I MUST KNOW WHY THERE’S A CANNON I CAN LOAD AND FIRE
Having all these tools stripped away from you and not knowing who you’re up against creates easily the most atmospheric and claustrophobic mission in the rebooted Hitman series. The downside is that it’s easy to get lost or locked into one portion of the map. There are extravagant means of executing some of the targets, but having no guide means you have to invest a lot of time learning every aspect of a location before hoping to pull one of these assassinations off. I’ve probably spent the most time in the Berlin mission, but it’s still the mission I know least about.
The fourth mission, set in the city of Chongqing, is a return to form with its densely packed apartment blocks, mesmerising neon aesthetic, and cartoonish villain double act. The mission stories here are some of the most scripted in the series, but also the most lavish. Signing up for some human experimentation and then frying your target’s brain Scanners-style? Oh, yes please. Taking a tour of a super-secret organisation under the guise of a high-ranking member, and then using the shiny new tech they show you to literally obliterate your target? Delicious.
A vineyard outside the Argentinian city of Mendoza is the final sandbox you’ll visit in Hitman 3. There’s a vineyard you can sneak through, you can head into the throng of the main party and then sneak through staff areas, or if you spot the right NPC near the start, you can circumvent the lot and carve a far more direct path to both of your targets.
CHONGQING IS A RETURN TO FORM WITH ITS DENSELY PACKED APARTMENT BLOCKS AND MESMERISING NEON AESTHETIC
Mendoza is as sprawling and complicated as you make it – I spent nearly two hours clearing it for a Silent Assassin, Suit Only run and then charged through it again in barely 20 minutes. And there is so much more to learn, like: why is there a cannon I can load and fire? How do I access Don Yates’ safe? And is it possible to kill someone using the ginormous grape-presser? Or, better yet, how many people can I kill at once with the presser?
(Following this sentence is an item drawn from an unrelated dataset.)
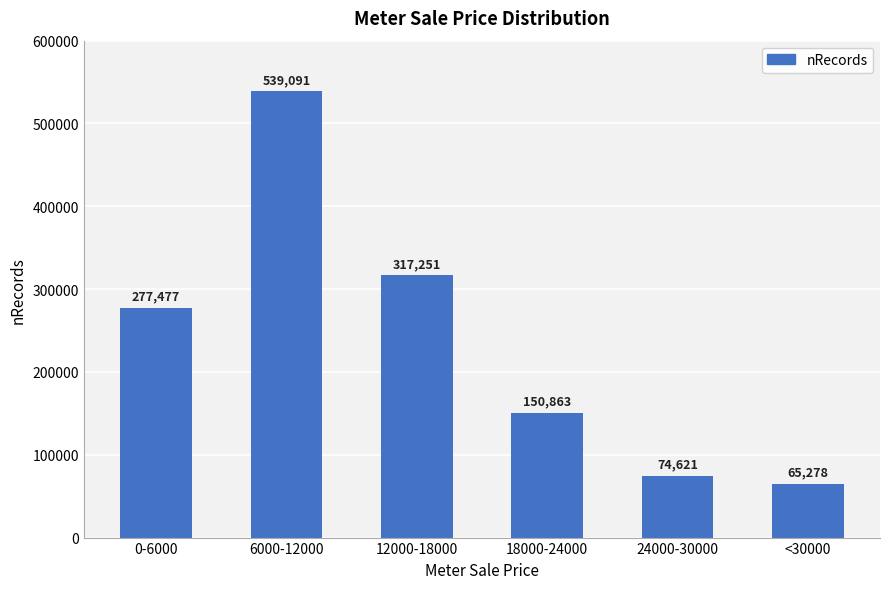

The chart shows a value of 567867 at 12000-18000. True or false?

False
All of that potential is precisely why the final act is so disappointing. Five gorgeous and robust assassination sandboxes culminate in a linear slog from one end of a train to the other. There is some nuance to how you navigate it, but almost everything that makes the rebooted Hitman series great is absent in its closing mission. To IO Interactive’s credit, the story in Hitman 3 is delivered more consistently and thoughtfully than in the previous games, so when you do reach the final mission there is at least something other than murderous curiosity driving you towards the finish line.
Storytelling is perhaps the biggest area of improvement for IO Interactive. Rather than stitching each sandbox together with some cutscenes, IO is starting to tinker with the sandboxes themselves. The Berlin mission is the perfect example: the entire level is characterised by the absence of a handler, both narratively and in its impact on the now-familiar rhythms of the new series.
As Agent 47, you’re so used to being pointed at bad guys and told how to meticulously eliminate them that it feels equal parts liberating and bewildering to enter a mission rudderless. Other missions feature dialogue that directly leads into cutscenes, reminding you of the overarching narrative right in the middle of play. Later you’ll even be joined by a friendly face to take down a target.
It’s a shame then, that this is likely the last we’ll see of Agent 47 for quite a long time, just as IO is hitting its creative stride. While they don’t always pay off, these tweaks to the formula finally have me invested in Hitman’s story, and the inconsistencies they introduce make some levels, like Berlin, among the most memorable in the series. They do also lead to a disappointing finale, but the good generally outweighs the bad. Hopefully, this experimentation finds fertile ground in IO’s upcoming Bond game, because I don’t want to wait for another Hitman trilogy to play another stealth game this good.